··· Selected excerpt ···

• Python
With Pandas, exploring datasets is a game.
First I copy my Dataframe. That way I always have a clean copy.
I start slowly with pd.info()
, pd.describe()
and finally a pd.head()
. With pd.shape
I stay on Python or switch to Spark and that’s another story.
Let’s go a bit further, df.nunique()
to count the number of unique values in a column and then df[df.duplicated(keep=False)].sort_values("one_value")
. I look for duplicate rows, I want them all sorted and grouped by “one value”.
Then I create a smaller Dataframe according to a criterion. For example, I want to create a smaller dataframe,
cols = [col for col in n_df.columns if n_df[col].isnull().any()]; df_miss = n_df[cols]
to get a new Dataframe with only the columns containing the missing data. And df_miss.isna().sum()

···

Stated task A: Could you print the passage in the Pandas notes from "Then I create" to "data. And df_miss.isna().sum()"?
Stated task B:
Do these statements agree with the Pandas notes? For each, answer yes or no and quote the deciding words.
(i) The writer copies the Dataframe first to keep a clean version.
(ii) The writer uses df.nunique() to find duplicate rows.
(iii) The smaller Dataframe df_miss holds only the columns that have missing data.
Stated task C: Can you go on with the Pandas notes from the point where they stop?

··· Given information ···

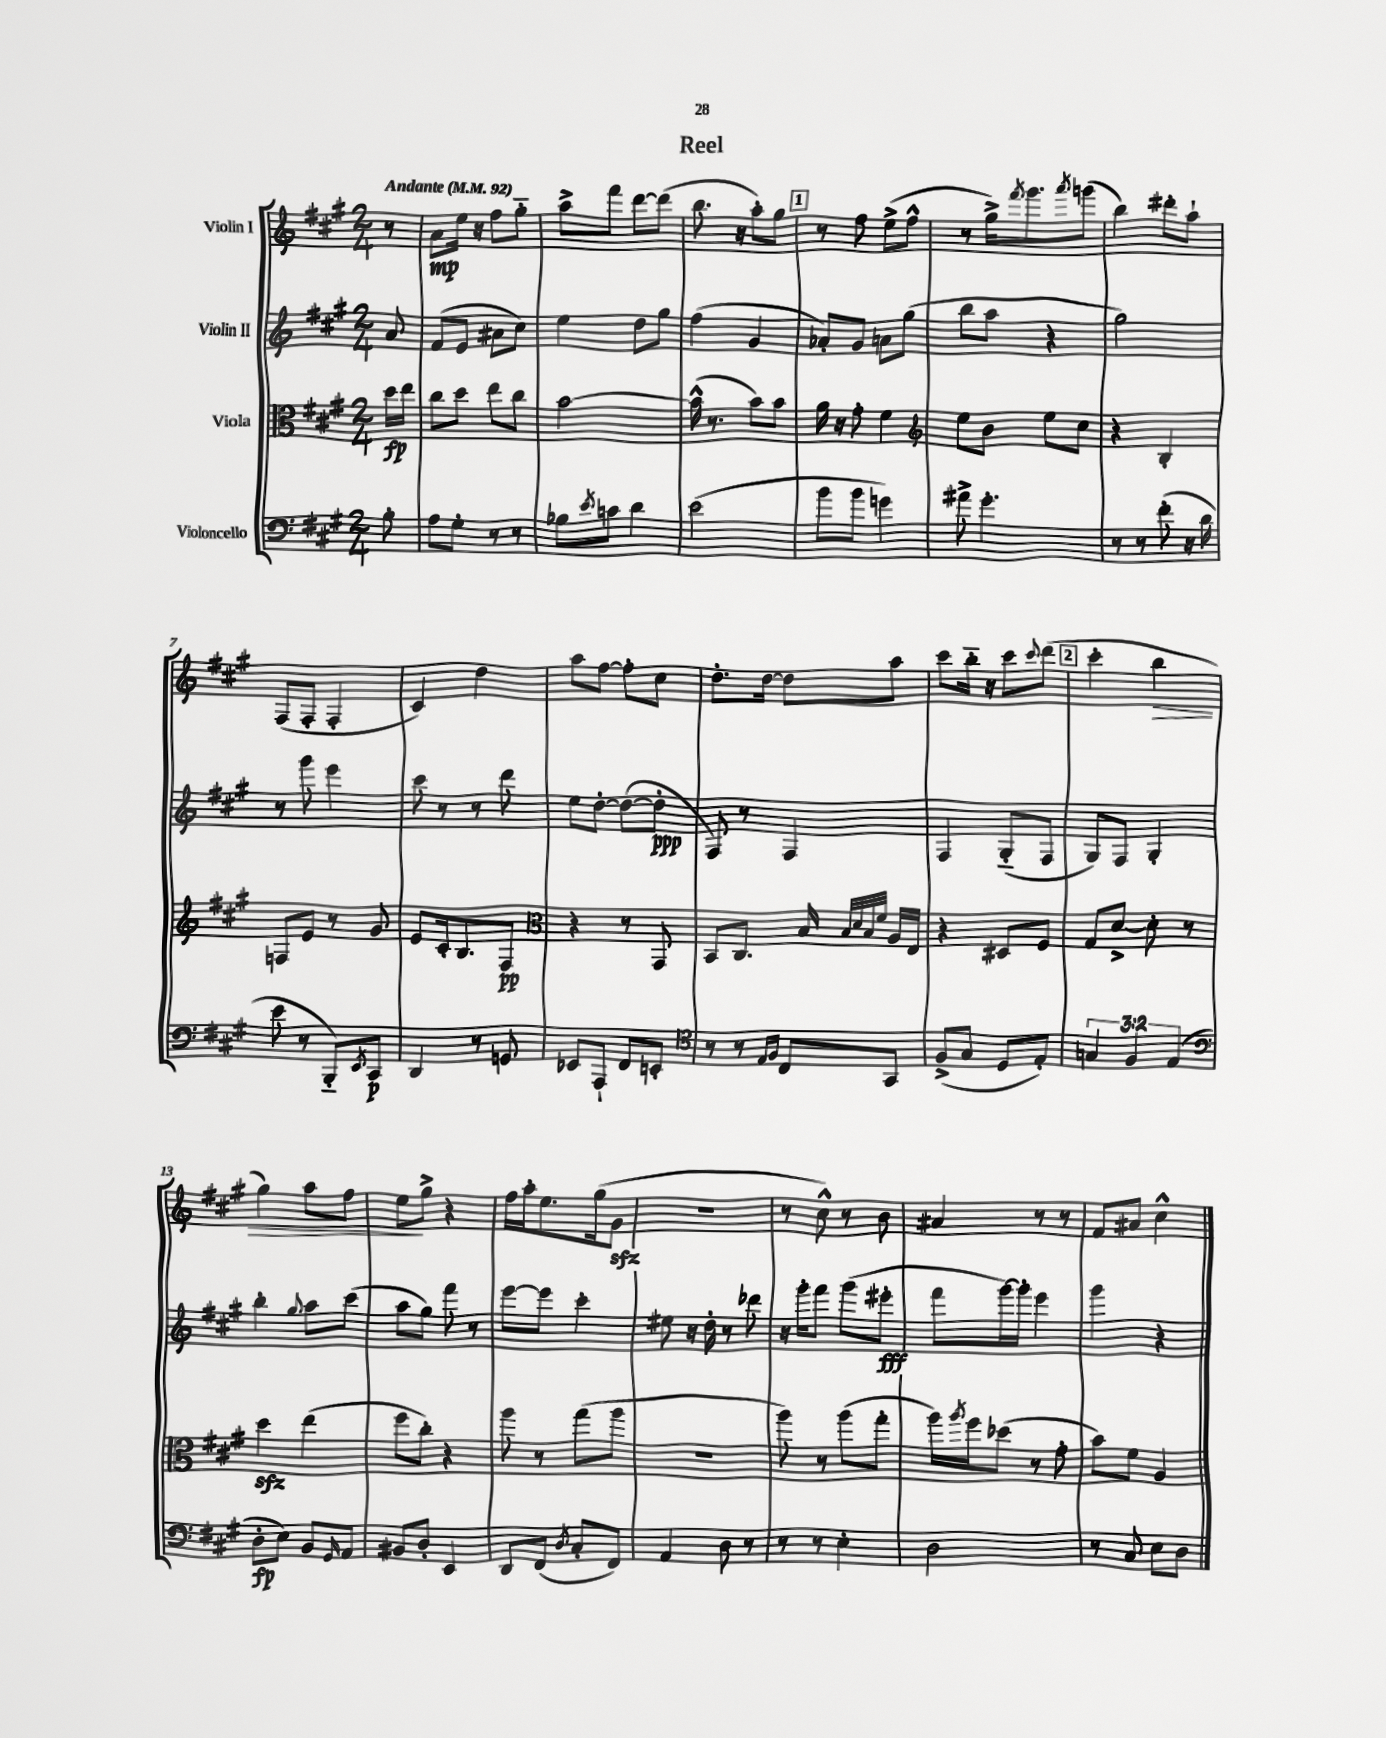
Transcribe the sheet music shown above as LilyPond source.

\header { title = "Reel" }
<<
\new StaffGroup <<
\new Staff = "s0" \with { instrumentName = "Violin I" } {
    \clef treble \key a \major \numericTimeSignature \time 2/4 \partial 8 \tempo "Andante" 4 = 92
    r8 |
    a'8\mp e''16 r16 fis''8 gis''8-_ |
    a''8-> fis'''8 d'''8~ d'''8( |
    b''8. r16 a''8-.) gis''8 |
    \mark \markup { \box "1" } r8 fis''8 e''8->( fis''8-^ |
    r8 gis''16->) \acciaccatura { fis'''8 } gis'''8. \acciaccatura { a'''8 } g'''8( |
    b''4) dis'''8-. a''8-! |
    fis8( fis8-. fis4-. |
    cis'4) d''4 |
    a''8 fis''8~ fis''8-. cis''8 |
    d''8.-. d''16~ d''8 a''8 |
    cis'''8 b''16-_ r16 cis'''8 \appoggiatura { cis'''8 } d'''8( |
    \mark \markup { \box "2" } cis'''4-. b''4\> |
    gis''4) a''8 fis''8 |
    e''8\! gis''8-> r4 |
    fis''16 a''16-. e''8. gis''16( gis'8\sfz |
    r2 |
    r8 cis''8-^) r8 b'8 |
    ais'4 r8 r8 |
    fis'8 ais'8 cis''4-^ \bar "|." |
}
\new Staff = "s1" \with { instrumentName = "Violin II" } {
    \clef treble \key a \major \numericTimeSignature \time 2/4 \partial 8
    a'8 |
    fis'8( e'8 ais'8 cis''8) |
    e''4 d''8 gis''8 |
    fis''4( gis'4 |
    \mark \markup { \box "1" } aes'8-.) gis'8 a'8 gis''8( |
    b''8 a''8 r4 |
    gis''2) |
    r8 gis'''8 e'''4 |
    cis'''8 r8 r8 d'''8 |
    e''8 d''8~-. d''8~( d''8-.\ppp |
    fis8) r8 fis4 |
    fis4 gis8-_( fis8 |
    \mark \markup { \box "2" } gis8) fis8 gis4-. |
    b''4-. \appoggiatura { gis''8 } a''8 cis'''8( |
    a''8 gis''8) fis'''8 r8 |
    e'''8~ e'''8 cis'''4-. |
    eis''8 r16 d''16-. r8 des'''8 |
    r16 gis'''16-. fis'''8 gis'''8( eis'''8-.\fff |
    fis'''8 gis'''16~) gis'''16-. e'''4 |
    gis'''4 r4 \bar "|." |
}
\new Staff = "s2" \with { instrumentName = "Viola" } {
    \clef alto \key a \major \numericTimeSignature \time 2/4 \partial 8
    d''16\fp e''16 |
    cis''8 d''8 e''8 cis''8 |
    b'2~ |
    b'16-^( r8. b'8) b'8 |
    \mark \markup { \box "1" } a'16 r16 gis'8-. fis'4 |
    \clef treble e''8 b'8 e''8 cis''8 |
    r4 b4-. |
    f8 e'8 r8 gis'8 |
    e'8 cis'16-. b8. fis8\pp |
    \clef alto r4 r8 gis,8 |
    b,8 cis8. b16 \grace { b32 d'32 b32 fis'32 } a16 e16 |
    r4 dis8 fis8 |
    \mark \markup { \box "2" } gis8 d'8~-> d'8-. r8 |
    d''4\sfz e''4( |
    fis''8 cis''8-.) r4 |
    a''8 r8 gis''8( a''8 |
    R2 |
    a''8) r8 a''8( gis''8-. |
    a''16) \acciaccatura { a''8 } fis''16 des''8( r8 gis'8-. |
    b'8) fis'8 a4 \bar "|." |
}
\new Staff = "s3" \with { instrumentName = "Violoncello" } {
    \clef bass \key a \major \numericTimeSignature \time 2/4 \override Staff.TupletNumber.text = #tuplet-number::calc-fraction-text \partial 8
    b8-. |
    a8 gis8-. r8 r8 |
    bes8 \acciaccatura { e'8 } c'8 d'4 |
    e'2( |
    \mark \markup { \box "1" } b'8 b'8 g'4) |
    ais'8-> gis'4.-. |
    r8 r8 fis'8-.( r16 d'16 |
    e'8 r8 b,,8-_) \acciaccatura { e,8 } cis,8\p |
    d,4 r8 g,8 |
    ees,8 a,,8-! fis,8 e,8-. |
    \clef tenor r8 r8 \grace { e16 fis16 } cis8 gis,8 |
    fis8->( gis8 d8 e8-.) |
    \mark \markup { \box "2" } \tuplet 3/2 { g4 fis4 e4( } |
    \clef bass d8-.\fp e8) b,8 \grace { gis,16 } a,8 |
    bis,8 d8-. e,4 |
    d,8 fis,8( \acciaccatura { d8 } cis8-. fis,8) |
    a,4 d8 r8 |
    r8 r8 e4-. |
    d2 |
    r8 cis8 e8 d8 \bar "|." |
}
>>
>>
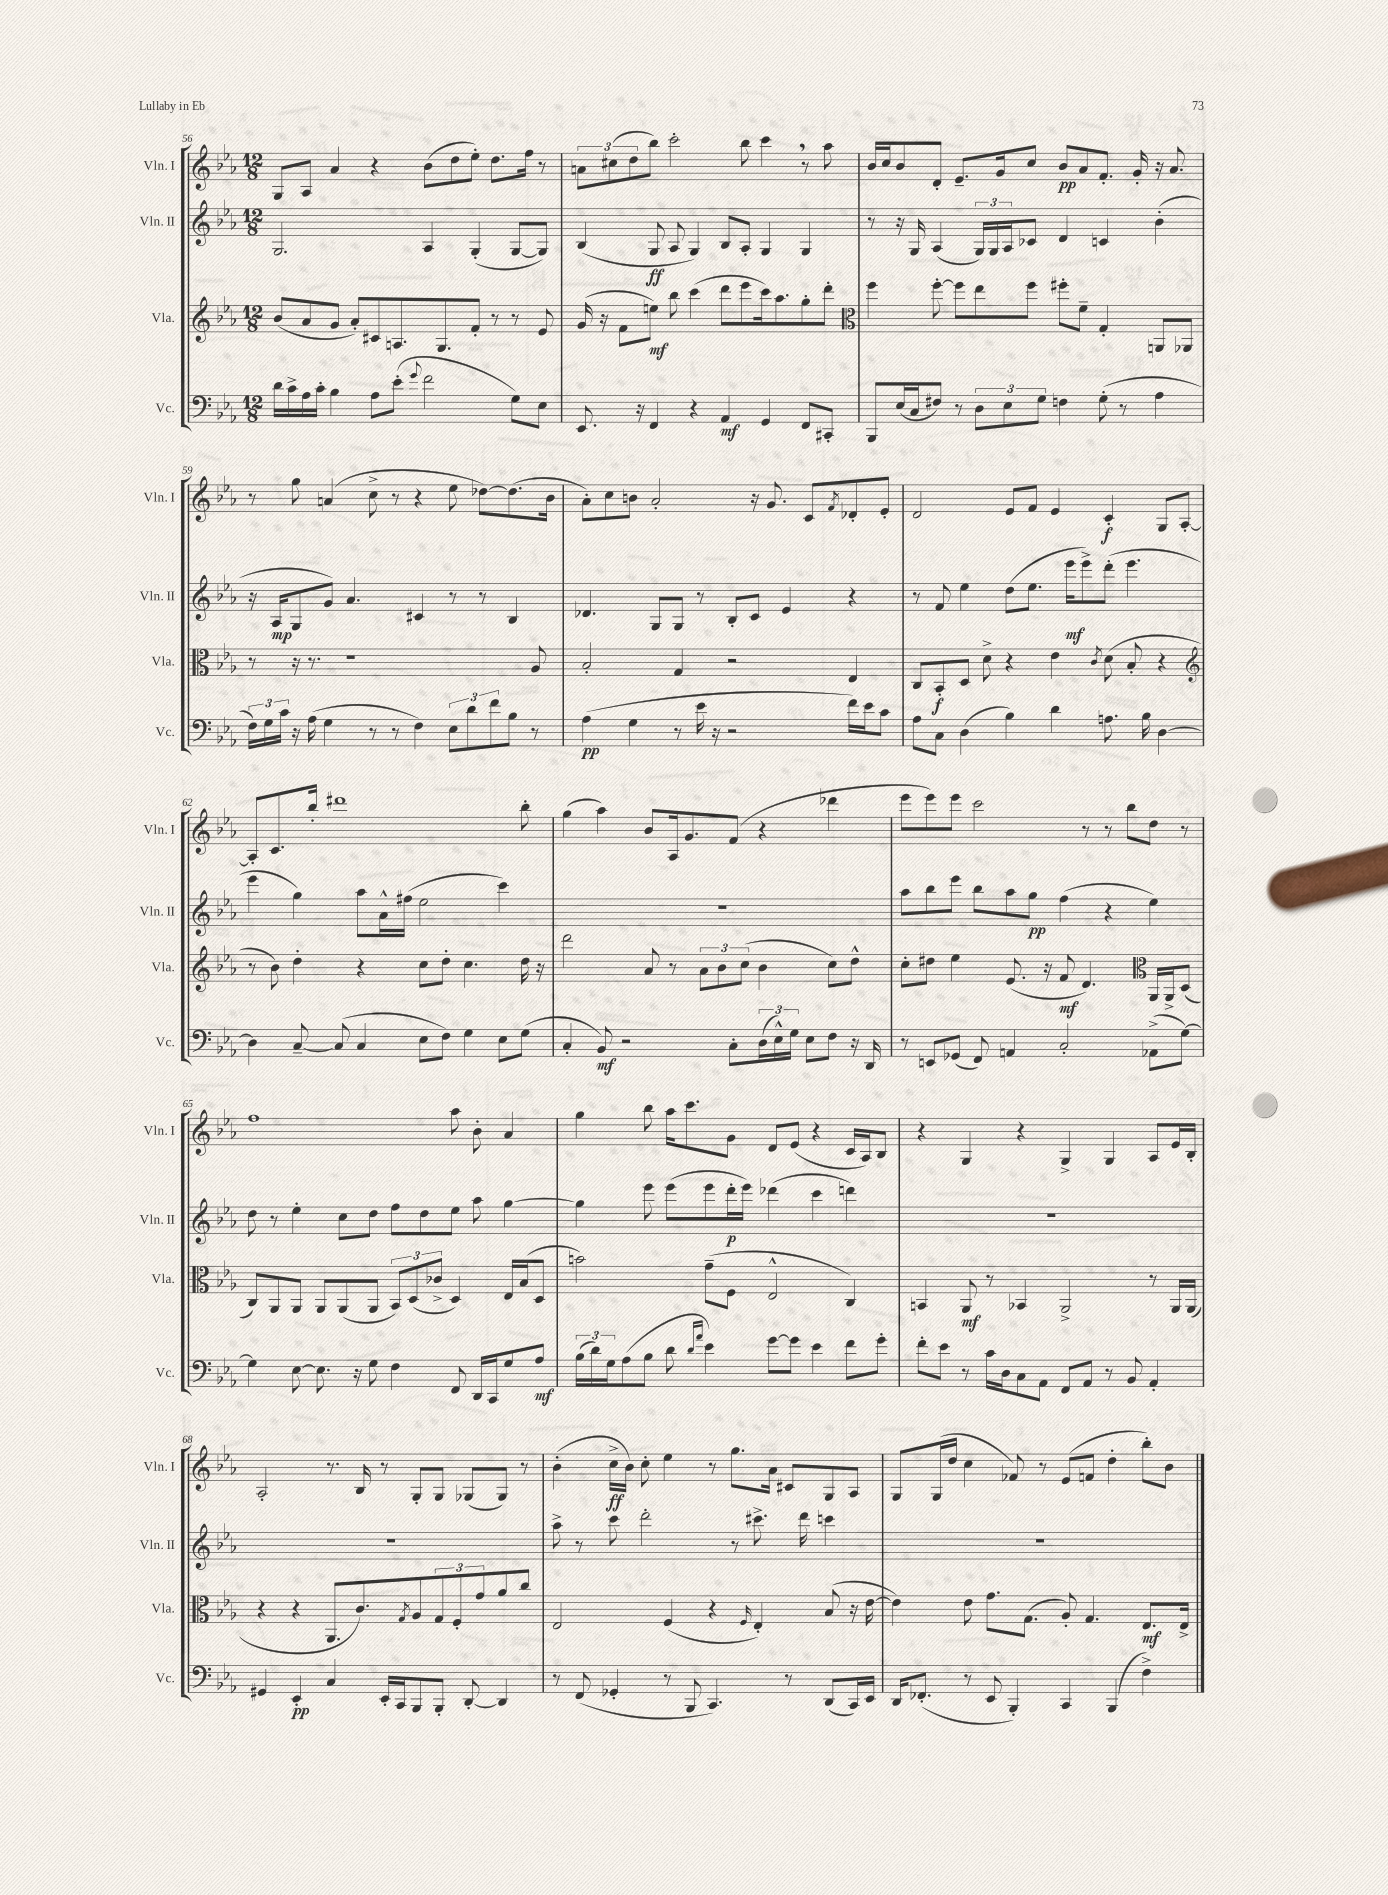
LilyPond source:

<<
\new StaffGroup <<
\new Staff = "s0" \with { instrumentName = "Vln. I" shortInstrumentName = "Vln. I" } {
    \clef treble \key ees \major \numericTimeSignature \time 12/8
    g8 aes8 aes'4 r4 bes'8( d''8 ees''8-.) d''8. f''16 r8 |
    \tuplet 3/2 { a'8 cis''8( d''8 } bes''8) c'''2-. bes''8 c'''4 \breathe r8 aes''8 |
    bes'16 c''16 bes'8 d'8-. ees'8.-- g'16 c''8 bes'8\pp aes'8 f'8.-. g'16-. r16 aes'8. |
    r8 g''8 a'4( c''8-> r8 r4 ees''8 des''8~) des''8.( bes'16 |
    aes'8-.) c''8 b'8 aes'2-. r16 g'8. c'8 \acciaccatura { f'8 } des'8-. ees'8-. |
    d'2 ees'8 f'8 ees'4 c'4-.\f g8 aes8~-. |
    aes8-. c'8. bes''16-. dis'''1 bes''8-. |
    g''4( aes''4) bes'8 aes16 g'8. f'8( r4 des'''4 |
    ees'''8 ees'''8) ees'''8 c'''2 r8 r8 bes''8 d''8 r8 |
    f''1 aes''8 bes'8-. aes'4 |
    g''4 bes''8 aes''16 c'''8. g'8 d'8 ees'8( r4 c'16 aes16) bes8 |
    r4 g4 r4 g4-> g4 aes8 ees'16 bes16-. |
    aes2-. r8. bes16 r8 g8-. g8 ges8( ges8) r8 |
    bes'4-.( c''16->\ff bes'16) c''8-. ees''4 r8 g''8. aes'16 cis'8 g8 aes8 |
    g8 g16( d''16 c''4 fes'8) r8 ees'8( f'8 d''4-. bes''8-.) bes'8 \bar "|." |
}
\new Staff = "s1" \with { instrumentName = "Vln. II" shortInstrumentName = "Vln. II" } {
    \clef treble \key ees \major \numericTimeSignature \time 12/8
    g2. aes4 g4-.( g8~ g8) |
    bes4( g8\ff aes8 g4) bes8 aes8-. g4 g4 |
    r8 r16 g16 aes4( \tuplet 3/2 { g16) g16 aes16 } ces'8 d'4 c'4 bes'4-.( |
    r16 aes16\mp g8 g'8) aes'4. cis'4 r8 r8 bes4 |
    des'4. g8 g8 r8 bes8-. c'8 ees'4 r4 |
    r8 f'8 ees''4 d''8( ees''8. ees'''16\mf ees'''8->) d'''8-.( ees'''4. |
    ees'''4 g''4) aes''8 aes'16-^ fis''16( ees''2 c'''4) |
    R1. |
    aes''8 bes''8 ees'''8 bes''8 aes''8 g''8\pp f''4( r4 ees''4) |
    d''8 r8 ees''4-. c''8 d''8 f''8 d''8 ees''8 aes''8 g''4~ |
    g''4 ees'''8 ees'''8( ees'''8 d'''16-.\p ees'''16) des'''4( c'''4 d'''4) |
    R1. |
    R1. |
    aes''8-> r8 c'''8 d'''2-. r8 cis'''8.-> d'''16 c'''4 |
    R1. \bar "|." |
}
\new Staff = "s2" \with { instrumentName = "Vla." shortInstrumentName = "Vla." } {
    \clef treble \key ees \major \numericTimeSignature \time 12/8
    bes'8( aes'8 g'8 aes'8-.) cis'8 a8. g8. f'8-. r8 r8 ees'8 |
    g'16( r16 f'8 e''8\mf) bes''8 c'''4( d'''8 ees'''8 c'''16) aes''8. g''8-. d'''8-. |
    \clef alto f''4 f''8~-. f''8 ees''8 f''8 fis''8-. f'8-- g4-. a,8 aes,8 |
    r8 r16 r8. r1 aes8 |
    bes2-. g4 r2 ees4 |
    c8 bes,8-.\f d8 d'8-> r4 ees'4 \acciaccatura { c'8 } d'8( bes8-. r4 |
    \clef treble r8 bes'8) d''4-. r4 c''8 d''8-. c''4. d''16 r16 |
    d'''2 aes'8 r8 \tuplet 3/2 { aes'8 bes'8 c''8( } bes'4 c''8) d''8-^ |
    c''8-. dis''8 ees''4 ees'8.( r16 f'8\mf d'4.) \clef alto aes,16 aes,16-> d8( |
    c8) aes,8 aes,8 aes,8 aes,8( aes,8 \tuplet 3/2 { bes,8) d8( ces'8-> } d4) ees16 bes16( d8 |
    b'2) g'8--( f8 ees2-^ c4) |
    b,4 aes,8\mf r8 bes,4 aes,2-> r8 aes,16 aes,16( |
    r4 r4 aes,8. c'8.) \acciaccatura { g8 } aes8 \tuplet 3/2 { g8 f8-. g'8 } aes'8 c''8 |
    ees2 f4( r4 \grace { f16 } ees4-.) bes8( r16 ees'16~ |
    ees'4) ees'8 g'8. g8.( aes8-.) g4. ees8.\mf ees16-> \bar "|." |
}
\new Staff = "s3" \with { instrumentName = "Vc." shortInstrumentName = "Vc." } {
    \clef bass \key ees \major \numericTimeSignature \time 12/8
    d'16 c'16-> aes16 c'16-. bes4 aes8 ees'8-.( \appoggiatura { g'8 } f'2 g8) ees8 |
    ees,8. r16 f,4 r4 aes,4\mf g,4 f,8 cis,8-. |
    bes,,8 ees16( c16 fis8) r8 \tuplet 3/2 { d8 ees8 g8 } f4 g8-.( r8 aes4 |
    \tuplet 3/2 { f16) g16 c'16 } r16 aes16( g4 r8 r8 f4) \tuplet 3/2 { ees8 d'8 f'8 } bes8 r8 |
    aes4\pp( g4 r8 ees'16 r16 r2 f'16) ees'16 c'8 |
    aes8 c8 d4( bes4) d'4 a8. bes16 d4~ |
    d4 c8~-- c8( c4 ees8 f8) g4 ees8 g8( |
    c4-. bes,8\mf) r2 c8-. \tuplet 3/2 { d16( ees16-^) g16 } ees8 f8 r16 d,16 |
    r8 e,8 ges,8( f,8) a,4 c2-. aes,8->( g8~) |
    g4 ees8~ ees8. r16 g8 f4 f,8 d,16 c,16 g8 aes8\mf |
    \tuplet 3/2 { bes16( d'16) g16 } aes8( bes8 d'8 \grace { d'16 aes'16 } ees'4) g'8~ g'8 ees'4 f'8 g'8-. |
    f'8-. ees'8 r8 c'16 d16 c8 aes,8 f,8 aes,8 r8 bes,8 aes,4-. |
    gis,4 ees,4-.\pp c4 ees,16-. c,16 bes,,8 bes,,8-. d,8~-. d,4 |
    r8 f,8( ges,4-. r8 bes,,8 c,4.) r8 d,8( c,16) ees,16 |
    d,16 fes,8.-.( r8 ees,8 bes,,4-.) c,4 bes,,4( f4->) \bar "|." |
}
>>
>>
\layout { \context { \Score currentBarNumber = #56 } }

···

Answer A:
Then I create a smaller Dataframe according to a criterion. For example, I want to create a smaller dataframe,
cols = [col for col in n_df.columns if n_df[col].isnull().any()]; df_miss = n_df[cols]
to get a new Dataframe with only the columns containing the missing data. And df_miss.isna().sum()

Answer B:
(i) Yes: "First I copy my Dataframe. That way I always have a clean copy."
(ii) No: "to count the number of unique values in a column"
(iii) Yes: "to get a new Dataframe with only the columns containing the missing data"

Answer C:
to continue exploring this smaller Dataframe.
By taking a value(“US-HI”), we find it if it exists with
df[df.apply(lambda x: x.astype(str).str.contains(r'\bUS-HI\b')).any(axis=1)]
. For the whole data frame, if the type is str
, check that it contains exactly “US-HI” for any value in the column. The return is a Dataframe with the rows that contain this string.
And don’t forget %xdel
to delete unnecessary Dataframes.
Tomorrow, I will work about data clean… One more time!
So, step by step and keep learning!